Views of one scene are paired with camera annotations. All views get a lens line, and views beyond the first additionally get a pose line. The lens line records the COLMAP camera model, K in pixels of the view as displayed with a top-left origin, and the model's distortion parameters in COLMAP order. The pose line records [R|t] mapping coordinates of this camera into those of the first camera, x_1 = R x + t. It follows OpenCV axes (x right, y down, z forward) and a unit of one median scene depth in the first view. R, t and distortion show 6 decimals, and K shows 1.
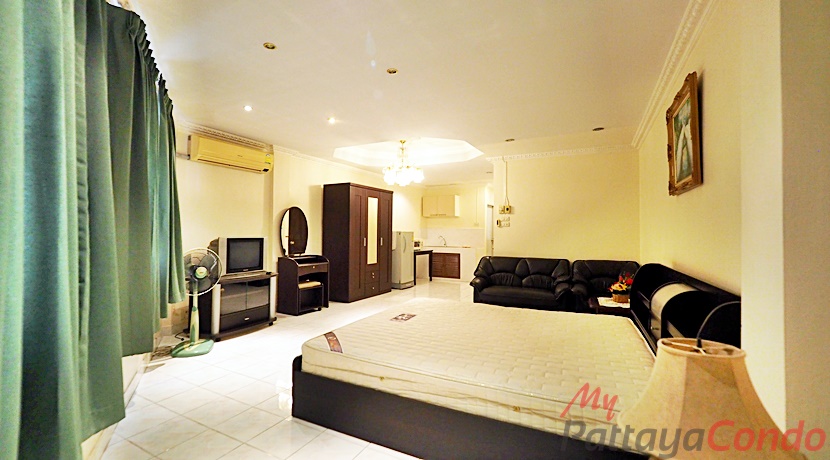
lens RADIAL K [[349.6, 0, 415.0], [0, 349.6, 230.0], [0, 0, 1]] dist [-0.000092, 0.000020]
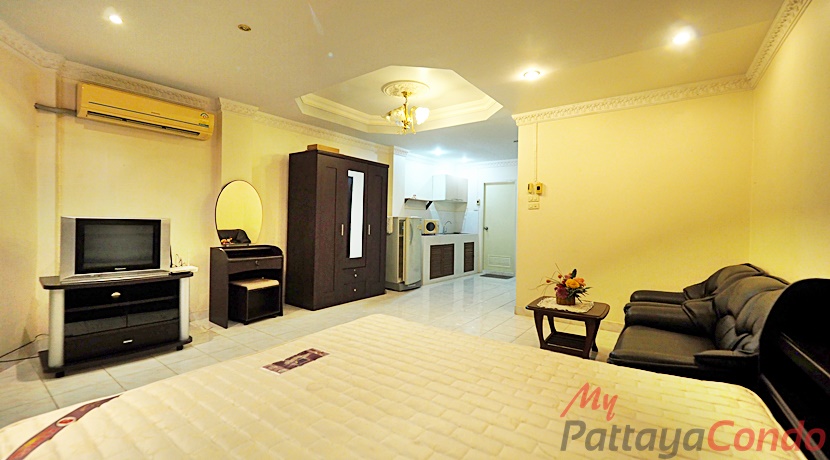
lens RADIAL K [[351.3, 0, 415.8], [0, 351.3, 224.7], [0, 0, 1]] dist [-0.000405, 0.000081]
pose [[0.988823, 0.004644, -0.149019, 0.134422], [-0.001356, 0.999754, 0.022157, 0.007245], [0.149086, -0.021707, 0.988586, 0.278622]]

---+---

WHAT IS NEEDED »
Everything in the listing should be repeated exactly except the pictures.

TASK SOLUTION »
Views of one scene are paired with camera annotations. All views get a lens line, and views beyond the first additionally get a pose line. The lens line records the COLMAP camera model, K in pixels of the view as displayed with a top-left origin, and the model's distortion parameters in COLMAP order. The pose line records [R|t] mapping coordinates of this camera into those of the first camera, x_1 = R x + t. It follows OpenCV axes (x right, y down, z forward) and a unit of one median scene depth in the first view. R, t and distortion show 6 decimals, and K shows 1.
lens RADIAL K [[349.6, 0, 415.0], [0, 349.6, 230.0], [0, 0, 1]] dist [-0.000092, 0.000020]
lens RADIAL K [[351.3, 0, 415.8], [0, 351.3, 224.7], [0, 0, 1]] dist [-0.000405, 0.000081]
pose [[0.988823, 0.004644, -0.149019, 0.134422], [-0.001356, 0.999754, 0.022157, 0.007245], [0.149086, -0.021707, 0.988586, 0.278622]]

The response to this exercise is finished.